* **WHAT IS NEEDED**:
Report all lines below with the word "Table".

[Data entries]
━━━━━━━━━━━━━━━━

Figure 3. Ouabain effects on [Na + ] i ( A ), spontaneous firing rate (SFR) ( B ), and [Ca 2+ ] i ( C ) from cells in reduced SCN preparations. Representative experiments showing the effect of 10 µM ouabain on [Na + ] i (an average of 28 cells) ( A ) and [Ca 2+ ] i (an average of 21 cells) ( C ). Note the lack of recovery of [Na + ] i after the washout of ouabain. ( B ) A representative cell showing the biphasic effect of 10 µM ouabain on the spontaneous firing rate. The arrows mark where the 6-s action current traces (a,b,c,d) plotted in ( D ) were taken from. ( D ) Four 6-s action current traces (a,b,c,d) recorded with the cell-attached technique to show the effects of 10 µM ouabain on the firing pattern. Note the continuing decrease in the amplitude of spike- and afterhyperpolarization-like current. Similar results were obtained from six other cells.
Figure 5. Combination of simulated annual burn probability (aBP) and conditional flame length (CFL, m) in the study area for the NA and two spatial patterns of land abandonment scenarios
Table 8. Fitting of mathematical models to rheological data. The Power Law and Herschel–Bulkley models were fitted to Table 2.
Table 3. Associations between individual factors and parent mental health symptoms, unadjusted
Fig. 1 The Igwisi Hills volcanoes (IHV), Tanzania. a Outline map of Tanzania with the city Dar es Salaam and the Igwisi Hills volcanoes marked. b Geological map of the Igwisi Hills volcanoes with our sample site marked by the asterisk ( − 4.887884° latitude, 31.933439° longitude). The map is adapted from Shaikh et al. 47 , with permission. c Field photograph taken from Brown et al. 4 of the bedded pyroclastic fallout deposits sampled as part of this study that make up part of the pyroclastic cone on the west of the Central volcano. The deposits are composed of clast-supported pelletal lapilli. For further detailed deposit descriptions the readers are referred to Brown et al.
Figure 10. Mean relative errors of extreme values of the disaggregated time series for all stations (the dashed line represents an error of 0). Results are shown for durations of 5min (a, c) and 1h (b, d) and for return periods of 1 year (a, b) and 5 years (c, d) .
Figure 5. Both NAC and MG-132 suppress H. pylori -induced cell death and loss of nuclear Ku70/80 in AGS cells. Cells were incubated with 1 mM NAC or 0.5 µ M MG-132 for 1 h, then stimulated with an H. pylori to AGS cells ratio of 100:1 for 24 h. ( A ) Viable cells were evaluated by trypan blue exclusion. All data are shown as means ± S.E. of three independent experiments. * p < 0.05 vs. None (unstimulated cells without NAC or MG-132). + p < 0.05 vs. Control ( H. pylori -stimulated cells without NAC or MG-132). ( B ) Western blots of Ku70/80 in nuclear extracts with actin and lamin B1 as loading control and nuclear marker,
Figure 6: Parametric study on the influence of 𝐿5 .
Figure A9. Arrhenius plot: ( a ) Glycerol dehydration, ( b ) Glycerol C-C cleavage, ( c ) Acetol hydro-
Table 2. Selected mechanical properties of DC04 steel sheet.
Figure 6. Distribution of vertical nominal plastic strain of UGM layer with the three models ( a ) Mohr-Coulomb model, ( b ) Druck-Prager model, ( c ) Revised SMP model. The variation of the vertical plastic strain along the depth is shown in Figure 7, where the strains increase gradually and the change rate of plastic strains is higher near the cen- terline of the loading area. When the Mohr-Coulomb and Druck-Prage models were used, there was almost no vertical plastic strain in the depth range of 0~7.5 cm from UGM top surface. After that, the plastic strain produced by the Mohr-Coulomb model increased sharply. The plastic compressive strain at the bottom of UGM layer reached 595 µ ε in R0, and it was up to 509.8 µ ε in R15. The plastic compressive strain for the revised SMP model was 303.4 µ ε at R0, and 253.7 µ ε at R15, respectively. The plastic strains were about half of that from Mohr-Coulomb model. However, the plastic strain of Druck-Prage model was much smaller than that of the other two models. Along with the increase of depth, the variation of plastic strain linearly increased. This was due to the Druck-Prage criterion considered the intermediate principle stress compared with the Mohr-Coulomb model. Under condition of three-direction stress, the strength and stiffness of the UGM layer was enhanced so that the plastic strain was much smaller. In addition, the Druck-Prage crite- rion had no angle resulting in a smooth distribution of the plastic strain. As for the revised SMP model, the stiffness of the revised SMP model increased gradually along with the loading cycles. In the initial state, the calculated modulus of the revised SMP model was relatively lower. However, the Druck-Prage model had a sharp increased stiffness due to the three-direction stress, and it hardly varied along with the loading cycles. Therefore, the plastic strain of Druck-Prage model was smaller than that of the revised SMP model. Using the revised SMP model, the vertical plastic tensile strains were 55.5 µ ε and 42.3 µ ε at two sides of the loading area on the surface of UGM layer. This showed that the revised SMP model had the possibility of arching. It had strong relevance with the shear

━━━━━━━━━━━━━━━━

* **EXPECTED ANSWER**:
Table 8. Fitting of mathematical models to rheological data. The Power Law and Herschel–Bulkley models were fitted to Table 2.
Table 3. Associations between individual factors and parent mental health symptoms, unadjusted
Table 2. Selected mechanical properties of DC04 steel sheet.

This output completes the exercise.